## Given passage
Personal information
- Full name: Ross William Hudson
- Date of birth: 11 November 1920
- Place of birth: Adelaide, South Australia
- Date of death: 11 April 1945 (aged 24)
- Place of death: New Guinea
- Original team(s): West Adelaide
- Position(s): Forward

Playing career^{1}
- Years: Club / Games (Goals)
- 1937-1942: West Adelaide (SANFL) / 68 (134)
- 1942: St Kilda (VFL) / 5 00(6)
- ^{1} Playing statistics correct to the end of 1942.

= Bill Hudson (footballer) =

Australian rules footballer

Ross William Hudson (11 November 1920 – 11 April 1945) was an Australian rules footballer who played with St Kilda. Joining St Kilda during army service in World War II, he died from injuries sustained in an accidental grenade explosion whilst serving with the Second Australian Imperial Force in New Guinea.

==Family==
The son of Albert Arthur Hudson, and Ann Hudson, Ross William Hudson was born in Adelaide on 11 November 1920. He married Eileen Maria Coombes on 4 March 1944.

==Education==
He was educated at Goodwood Central School.

==Football==
===West Adelaide (SANFL)===
He played in 68 games and scored 134 goals for the West Adelaide Football Club from 1937 to 1942, with one of those games played for the "West-Glenelg" (the combined West Adelaide and Glenelg Football Club) team, on 13 June 1942, in the so-called "Patriotic League" in South Australia, before the Army transferred him to Victoria.

## Data records
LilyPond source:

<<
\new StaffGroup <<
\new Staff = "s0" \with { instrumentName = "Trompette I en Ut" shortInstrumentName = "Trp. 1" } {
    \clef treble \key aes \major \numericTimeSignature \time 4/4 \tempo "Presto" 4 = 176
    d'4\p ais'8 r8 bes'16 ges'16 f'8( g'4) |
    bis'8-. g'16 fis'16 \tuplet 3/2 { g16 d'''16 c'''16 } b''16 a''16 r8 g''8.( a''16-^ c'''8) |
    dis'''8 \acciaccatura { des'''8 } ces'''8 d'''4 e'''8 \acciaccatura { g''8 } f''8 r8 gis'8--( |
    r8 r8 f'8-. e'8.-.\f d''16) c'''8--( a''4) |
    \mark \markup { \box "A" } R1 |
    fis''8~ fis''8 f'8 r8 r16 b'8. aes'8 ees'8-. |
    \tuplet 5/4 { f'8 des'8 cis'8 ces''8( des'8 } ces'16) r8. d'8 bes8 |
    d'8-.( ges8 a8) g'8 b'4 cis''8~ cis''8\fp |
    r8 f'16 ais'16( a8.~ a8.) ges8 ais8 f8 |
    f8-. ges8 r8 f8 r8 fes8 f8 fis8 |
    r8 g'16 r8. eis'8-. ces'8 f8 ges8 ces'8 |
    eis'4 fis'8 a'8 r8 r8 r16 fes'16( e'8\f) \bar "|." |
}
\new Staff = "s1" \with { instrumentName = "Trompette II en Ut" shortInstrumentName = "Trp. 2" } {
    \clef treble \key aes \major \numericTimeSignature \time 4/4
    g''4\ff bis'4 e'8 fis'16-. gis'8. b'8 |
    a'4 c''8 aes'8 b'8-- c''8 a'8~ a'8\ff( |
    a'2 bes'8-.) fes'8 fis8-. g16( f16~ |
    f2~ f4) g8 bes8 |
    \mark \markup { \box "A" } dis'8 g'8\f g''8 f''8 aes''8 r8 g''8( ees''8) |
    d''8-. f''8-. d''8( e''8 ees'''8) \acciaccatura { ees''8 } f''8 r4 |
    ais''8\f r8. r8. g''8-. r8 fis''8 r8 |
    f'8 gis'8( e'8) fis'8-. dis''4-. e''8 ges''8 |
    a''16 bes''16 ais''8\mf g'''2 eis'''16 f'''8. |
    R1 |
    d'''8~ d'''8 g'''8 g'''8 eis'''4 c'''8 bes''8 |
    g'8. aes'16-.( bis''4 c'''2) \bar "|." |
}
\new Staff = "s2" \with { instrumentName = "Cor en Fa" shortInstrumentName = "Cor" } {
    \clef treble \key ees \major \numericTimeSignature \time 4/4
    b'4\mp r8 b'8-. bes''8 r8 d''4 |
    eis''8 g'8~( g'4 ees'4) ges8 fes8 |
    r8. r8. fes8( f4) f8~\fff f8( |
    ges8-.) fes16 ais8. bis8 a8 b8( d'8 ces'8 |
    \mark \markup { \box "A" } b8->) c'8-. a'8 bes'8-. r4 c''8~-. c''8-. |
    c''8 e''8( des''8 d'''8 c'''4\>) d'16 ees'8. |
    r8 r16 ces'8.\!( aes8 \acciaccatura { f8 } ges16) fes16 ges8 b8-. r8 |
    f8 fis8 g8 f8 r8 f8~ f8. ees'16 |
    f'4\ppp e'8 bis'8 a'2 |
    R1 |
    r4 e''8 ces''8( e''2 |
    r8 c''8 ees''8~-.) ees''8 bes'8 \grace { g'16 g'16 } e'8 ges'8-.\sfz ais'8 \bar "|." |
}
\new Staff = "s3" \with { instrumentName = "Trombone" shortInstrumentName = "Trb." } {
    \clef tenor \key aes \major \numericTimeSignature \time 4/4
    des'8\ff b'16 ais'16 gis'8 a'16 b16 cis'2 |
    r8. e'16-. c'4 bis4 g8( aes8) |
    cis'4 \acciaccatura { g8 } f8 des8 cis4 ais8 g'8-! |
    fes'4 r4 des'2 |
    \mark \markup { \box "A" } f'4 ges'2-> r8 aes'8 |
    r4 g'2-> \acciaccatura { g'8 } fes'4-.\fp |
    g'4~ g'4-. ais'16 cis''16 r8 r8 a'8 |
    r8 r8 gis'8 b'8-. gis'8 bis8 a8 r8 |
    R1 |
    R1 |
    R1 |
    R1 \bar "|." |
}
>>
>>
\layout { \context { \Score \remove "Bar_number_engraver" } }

## Your objective
Return the stretch of the Bill Hudson article from "- 1942: St Kilda" through "4 March 1944.", copied word for word.

## Problem solution
- 1942: St Kilda (VFL) / 5 00(6)
- ^{1} Playing statistics correct to the end of 1942.

= Bill Hudson (footballer) =

Australian rules footballer

Ross William Hudson (11 November 1920 – 11 April 1945) was an Australian rules footballer who played with St Kilda. Joining St Kilda during army service in World War II, he died from injuries sustained in an accidental grenade explosion whilst serving with the Second Australian Imperial Force in New Guinea.

==Family==
The son of Albert Arthur Hudson, and Ann Hudson, Ross William Hudson was born in Adelaide on 11 November 1920. He married Eileen Maria Coombes on 4 March 1944.